Ce rapport permanent à l’extérieur qui caractérise la plupart des sociétés caraïbes et notamment celle-ci est, nous l’avons vu, un élément inhérent au système d’autorégulation. Il est en même temps, en raison du flux permanent d’échanges avec l’extérieur qu’il suscite, une source de modifications nombreuses. Ainsi en milieu rural, l’habitat tend actuellement à se stabiliser et à se durcir dans des structures bétonnées en raison des exigences propres aux constructions financées par les émigrés, pour euxmêmes ou pour leur famille.

Quand un citoyen sur six se trouve à l’extérieur. Quand en permanence circulent les madan Sara à travers le Bassin Caraïbe et même jusqu’à New York, quand les familles ont, toutes, une parenté à l’étranger, il se crée un mouvement naturel d’échanges qu’il faut bien considérer aussi comme un atout et qu’il faut tenter d’utiliser de façon plus systématique. Des actions combinées associant par exemple l’État aux communautés nationales et extérieures permettraient de gérer au mieux les retombées positives de l’émigration. En effet un système éclaté à l’intérieur, comme le système haïtien, ne se définit en tant que système et ne prend conscience de son existence collective que dans son rapport à l’extérieur, que dans le contact avec tout ce qui n’est pas lui. Il n’est pas étonnant dans ces conditions que les deux grands moments de « sauts qualitatifs » correspondent aux deux grands conflits de 1804 et de 1915.

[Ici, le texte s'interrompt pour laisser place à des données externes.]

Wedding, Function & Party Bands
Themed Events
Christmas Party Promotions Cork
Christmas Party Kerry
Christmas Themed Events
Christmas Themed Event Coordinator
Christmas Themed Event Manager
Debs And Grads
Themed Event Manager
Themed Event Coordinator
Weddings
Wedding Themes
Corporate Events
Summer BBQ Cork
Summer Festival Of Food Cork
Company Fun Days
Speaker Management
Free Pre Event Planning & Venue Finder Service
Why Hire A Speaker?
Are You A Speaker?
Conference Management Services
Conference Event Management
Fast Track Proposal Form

Si ces sociétés, laissées à elles-mêmes, sont normalement statiques dans leur gestion interne, en revanche, elles se trouvent dynamisées par leurs rapports conflictuels avec l’extérieur, rapport qu’instinctivement, elles cherchent à utiliser. Ce n’est pas là un nationalisme enfermé sur son refus, mais un nationalisme ouvert à la confrontation avec l’étranger, qui ne doit pas être nécessairement violente pour pouvoir déclencher ces mutations. Ainsi, une « nouvelle société nationale extensive » est peut-être en train de se forger actuellement sous nos yeux à chaque arrivée d’un avion de la Eastern ou de la American Airlines à Port-au-Prince.

À la lumière de ces différents exemples pris dans des différents domaines, on voit assez bien se dessiner les contours d’un avenir possible qui ne soit pas forcément celui de la catastrophe perpétuellement annoncée.

Mais il reste encore à trouver le ressort qui pourra mettre en marche ces différents mécanismes et qui permettra de transformer en avantages ce que, trop vite, on a voulu considérer surtout comme des tares ou des freins.